Fu a quel punto che la suora capì che per lei non c’era più nulla da fare perché, ormai, la sua sorte era segnata. Difatti, dopo un pasto frugale, mentre stava per essere condotta via dalle croci frecciate insieme alle altre sei donne fermate, all’improvviso rivolta ad uno dei
suoi aguzzini esclamò perentoriamente: «Lasciatemi entrare qui per un breve istante!». Rapidamente aprì la porta della cappella e prostrata davanti al tabernacolo, per qualche minuto, si raccolse in una fervida preghiera stringendo forte il rosario fra le sue mani finché il gendarme spazientito le intimò: «Basta! Vieni immediatamente! Andiamo, potrai pregare ancora durante la notte!» e afferratala brutalmente, col pretesto di farle firmare il verbale, la condussero presso il loro ufficio in Ferenc körút 41, insieme alla catechista Vilma Bernovits, Béláné Fischer, Leontint Féderer, Róna Andornét, Jónás Magdolnát e un certo Bátorinét con il figlio, Istvánnal Bátori, che alla fine, per fortuna, riuscirono a farla franca dimostrando che non erano di origine ebraica. Da quel momento in poi Sr. Sàra Salkaházi e le altre persone arrestate svanirono nel nulla e di loro non si seppe più niente.

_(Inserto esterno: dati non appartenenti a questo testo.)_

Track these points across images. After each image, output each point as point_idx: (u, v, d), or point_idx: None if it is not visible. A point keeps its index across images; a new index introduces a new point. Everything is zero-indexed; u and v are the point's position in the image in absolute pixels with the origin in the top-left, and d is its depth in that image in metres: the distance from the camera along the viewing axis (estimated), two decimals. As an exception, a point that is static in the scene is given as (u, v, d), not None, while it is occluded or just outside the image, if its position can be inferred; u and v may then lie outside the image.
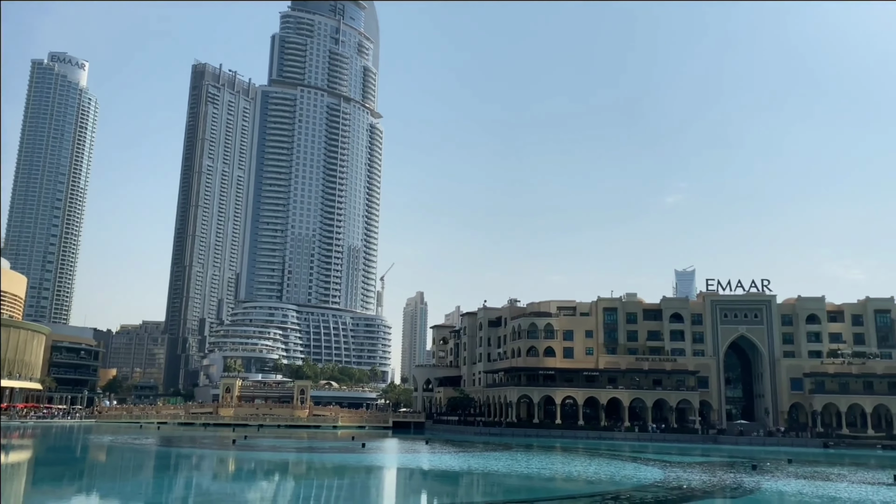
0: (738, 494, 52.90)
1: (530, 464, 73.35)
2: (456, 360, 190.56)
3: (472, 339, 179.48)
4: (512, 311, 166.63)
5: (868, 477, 67.18)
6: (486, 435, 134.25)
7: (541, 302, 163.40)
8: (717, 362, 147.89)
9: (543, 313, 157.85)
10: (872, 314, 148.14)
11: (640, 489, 53.60)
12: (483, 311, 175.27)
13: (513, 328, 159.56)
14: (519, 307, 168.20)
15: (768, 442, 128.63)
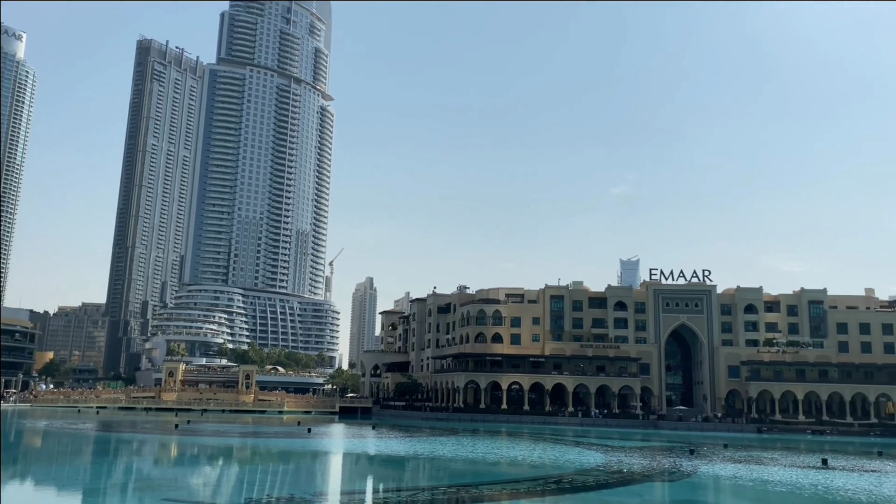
0: (677, 478, 54.34)
1: (476, 448, 73.97)
2: (404, 345, 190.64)
3: (420, 326, 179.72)
4: (461, 298, 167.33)
5: (799, 461, 69.88)
6: (434, 420, 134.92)
7: (490, 289, 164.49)
8: (659, 350, 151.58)
9: (492, 300, 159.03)
10: (806, 305, 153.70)
11: (583, 473, 54.59)
12: (432, 297, 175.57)
13: (462, 315, 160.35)
14: (468, 294, 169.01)
15: (706, 427, 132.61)
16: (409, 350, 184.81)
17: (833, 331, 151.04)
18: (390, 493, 44.30)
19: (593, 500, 41.78)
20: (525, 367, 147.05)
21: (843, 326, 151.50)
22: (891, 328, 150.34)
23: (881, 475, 57.91)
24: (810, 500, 42.90)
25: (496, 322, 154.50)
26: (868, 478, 55.43)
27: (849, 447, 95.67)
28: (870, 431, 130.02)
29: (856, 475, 56.96)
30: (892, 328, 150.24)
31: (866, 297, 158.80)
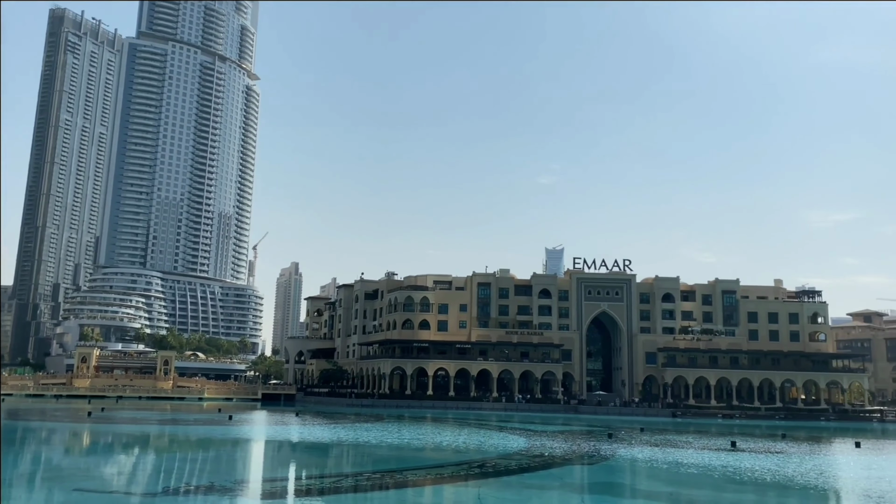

Le consorelle attesero invano il suo ritorno recitando i salmi per tutta la notte, senza sapere che ormai, a loro insaputa, il sacrificio si era già consumato. Il giorno successivo, infatti, come racconta nelle sue memorie l’aspirante Leticia, al secolo Ilus Pozsegovits, appresero da un giovane croce frecciato che abitava nei dintorni che sr. Sàra Salkaházi era stata giustiziata all’imbrunire insieme agli altri prigionieri ebrei, dopo un processo sommario, senza neanche una regolare sentenza, aggiungendo che si dovevano ritenere «contente che non fosse toccato a noi». I particolari raccapriccianti del martirio di sr. Sára, tuttavia, furono rivelati soltanto alcuni anni dopo, nel corso del processo che si celebrò a Zugló nel 1967 nei confronti dei diciannove aderenti al partito dei croce frecciati responsabili della tortura e del massacro di tutte quelle persone innocenti. In tale circostanza, infatti, uno degli imputati raccontò, con dovizia di particolari, che «durante quella notte di fine dicembre, i prigionieri vennero trasportati a sera tarda davanti all’edificio della dogana centrale e costretti a togliersi i vestiti di dosso I poveri disgraziati stavano lì, sulla riva del fiume e sapevano che dovevano morire. Alcuni si lamentavano ed imploravano la grazia. In quel momento – prima che rimbombassero nell’aria gli spari del plotone d’esecuzione – una piccola donna dai capelli neri e corti si girò con un’inspiegabile tranquillità d’animo verso i suoi giustizieri, li guardò per un istante negli occhi, si inginocchiò e, alzando gli occhi al cielo, si fece un ampio segno della croce». Fu questo il suo ultimo gesto d’amore anche verso i suoi carnefici i quali, evidentemente, non ancora paghi dello scempio commesso, trascinarono i loro corpi ancora caldi sulla riva del Danubio e, senza alcun ritegno, afferrandoli per i piedi e le braccia, li scaraventarono tra le onde alte che non li avrebbe mai più restituiti. In virtù di questo esemplare gesto d’amore, nel 1969 sr. Sára Salkaházi ha ricevuto da Yad Vashem il titolo di “Giusto tra le Nazioni”, mentre il 17 settembre 2006 è stata innalzata agli onori degli altari dal Primate d’Ungheria, card. Péter Erdő, in rappresentanza di Benedetto XVI, proprio nel giorno in cui 78 anni prima aveva mosso il primo passo sulla strada della sua vocazione.